Structural heart company Anteris Technologies Ltd (ASX: AVR) has successfully completed a Proof of Concept (POC) animal study testing the viability of ADAPT treated conduits in the carotid artery.
The conduits treated with the ADAPT process showed no evidence of calcification, as indicated by histopathology.
CEO, Wayne Paterson, said that, moreover, there were no visible signs of inflammation, specifically in the intimal or medial layers of the conduits. The grafts also showed the presence of a partial neo-intimal layer, likely indicating surface remodelling of the vessels.
Previous attempts by investigators to use animal vessels in this setting failed due to heavy calcification deposits occurring whereas none were shown here with the ADAPT treated conduits.
This marks a major step forward for ADAPT treated prosthetic conduits for use in CABG surgeries,” Mr Paterson said.
“The global CABG market was estimated at approximately $US500 million for 2021 with a 5.3% CAGR out to 2026 and where there are very few viable alternatives (other than harvesting a patient’s own saphenous vein) for the by-pass graft.

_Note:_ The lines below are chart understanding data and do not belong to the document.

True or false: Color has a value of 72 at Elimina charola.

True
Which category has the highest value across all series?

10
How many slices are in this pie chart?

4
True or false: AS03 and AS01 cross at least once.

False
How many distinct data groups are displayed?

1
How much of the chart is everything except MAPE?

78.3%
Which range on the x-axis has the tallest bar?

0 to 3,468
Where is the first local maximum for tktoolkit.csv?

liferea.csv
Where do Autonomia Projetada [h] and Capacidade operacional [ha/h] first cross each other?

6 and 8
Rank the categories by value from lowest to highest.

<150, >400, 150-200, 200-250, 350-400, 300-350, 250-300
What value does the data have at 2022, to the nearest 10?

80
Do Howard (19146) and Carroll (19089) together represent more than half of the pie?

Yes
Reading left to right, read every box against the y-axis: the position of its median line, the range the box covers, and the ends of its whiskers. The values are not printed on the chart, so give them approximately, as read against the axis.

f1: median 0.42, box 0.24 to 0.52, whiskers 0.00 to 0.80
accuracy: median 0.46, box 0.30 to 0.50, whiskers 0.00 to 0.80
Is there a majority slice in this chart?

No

“Not only does this further validate ADAPT’s superior anti-calcification properties in highly problematic areas of surgery, it pushes Anteris closer to a viable alternative for patients of coronary by-pass (CABG) surgery.”
Professor Leon Neethling, Anteris’ Vice President, Cardiovascular Technologies, and the principal investigator, said the company is extremely encouraged by these results in a historically difficult setting prone to calcification, associated inflammatory responses and intimal hyperplasia which results in high failure rates.
The study used bovine carotid and mesenteric arteries as the conduits to test the viability of Adapt treated conduits in the carotid artery (as a proxy for CABG) in sheep. These conduits ranged from 2.5mm to 3.8mm in diameter and one six to seven cm length was implanted per animal.
Based on these results, Anteris plans to start a larger animal study in Australia during 2021 implanting the conduit into the CABG position.